According to the lawsuit, he spent over a year in jail. The charges were dropped against Roseborough in September 2016. However, the lawsuit is still pending.
Acevedo was named in another lawsuit in 2010. He was one of two officers sued by a Black man from Harlem who accused Acevedo and a group of officers of falsely arresting him for drug and gun possession. Tarell Mcllwain’s suit against the officers allege that neither drugs nor contraband were found on his person. He spent three months in jail after his arrest.
The lawsuit states that the charges against Mcllwain were dropped in 2011 and the city settled a $50,000 lawsuit with no admission of wrongdoing.
The Gothamist reports that Acevedo has also had three disciplinary findings from the NYPD for discourteous language and paperwork issues, according to documents provided to the outlet and WNYC by public defenders at the Legal Aid Society.

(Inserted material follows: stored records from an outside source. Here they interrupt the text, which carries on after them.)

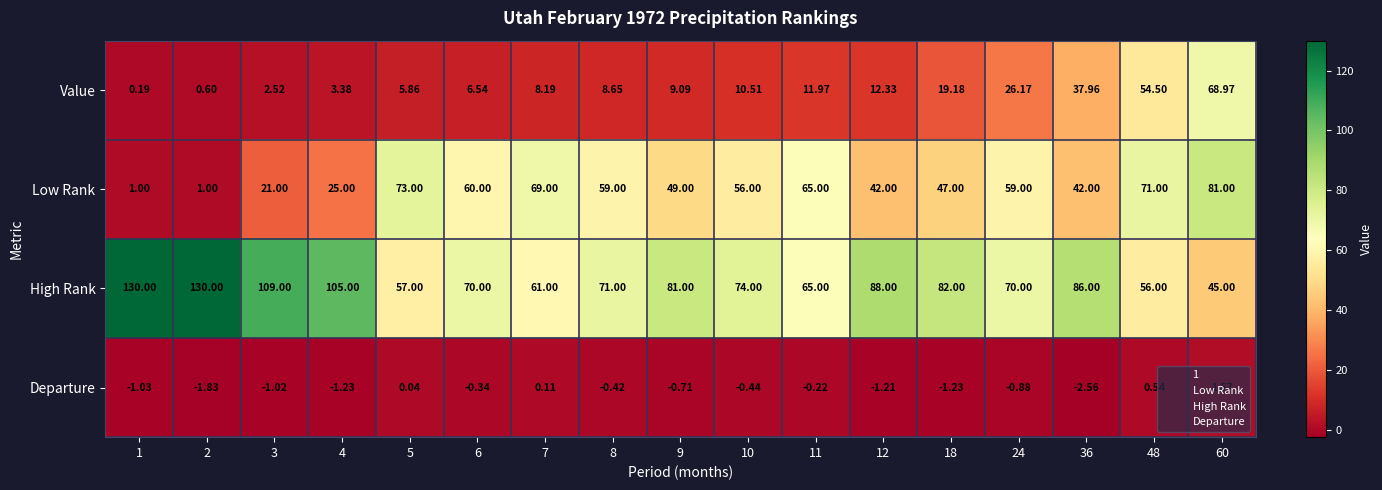

What is the total value across all series at 48?

182.0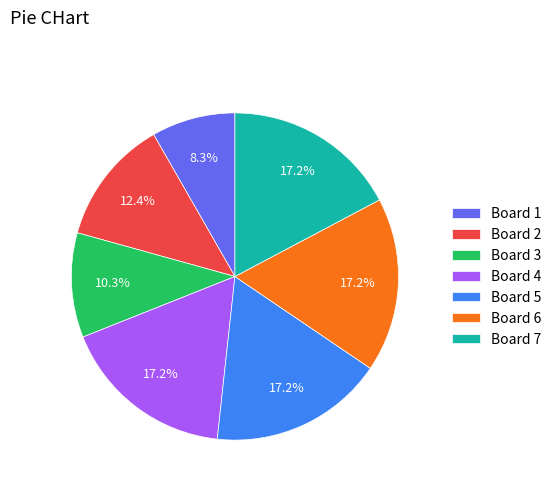

The Board 1 slice represents 1% of the pie. True or false?

False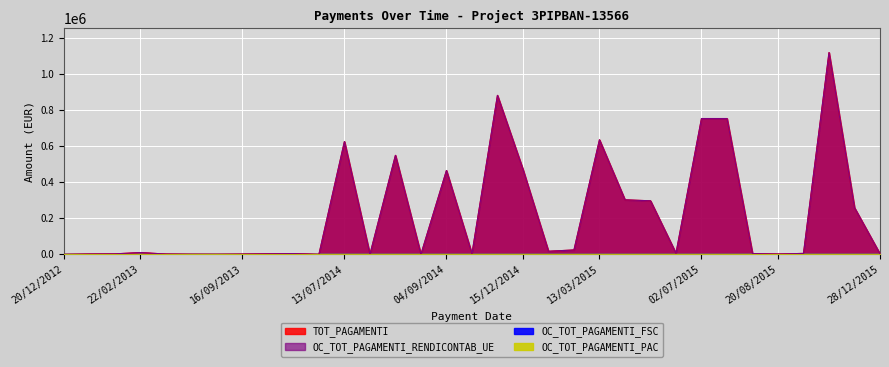

How many values in the OC_TOT_PAGAMENTI_RENDICONTAB_UE series exceed 5600?

16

As previously reported, during a court hearing last Tuesday, December 17, the 13-year-old’s attorney, Hannah Kaplan of The Legal Aid Society, criticized Acevedo for allegedly yelling at the teen prior to him giving a confession. She also said that the teen was unaware of the other two boys’ intentions to rob Majors and he told police this information “as much 10 times during his interview.” The teen’s uncle was present during the interrogation, but again, a lawyer was not.
The Legal Aid Society has released a statement casting doubt on the case against their client, noting Acevedo’s shady actions and challenging his credibility to investigate the case. “These allegations of a pattern of serious misconduct cast further doubt on the case against our client, and given Acevedo’s long problematic history of violating New Yorkers’ constitutional rights, he simply cannot be regarded as credible,” the organization said.
Defense attorneys in Majors’ case will likely use the allegations against Acevedo to question his credibility, the site reports.
Meanwhile, NYPD Police Commissioner Dermot Shea has praised Acevedo and denounced the “personal attacks” made against the detective’s reputation.
“He has never been found to have made a single false statement or falsely arrested anyone by either the Department, the CCRB, any Civil Court or District Attorney,” Shea said in a statement to The Gothamist.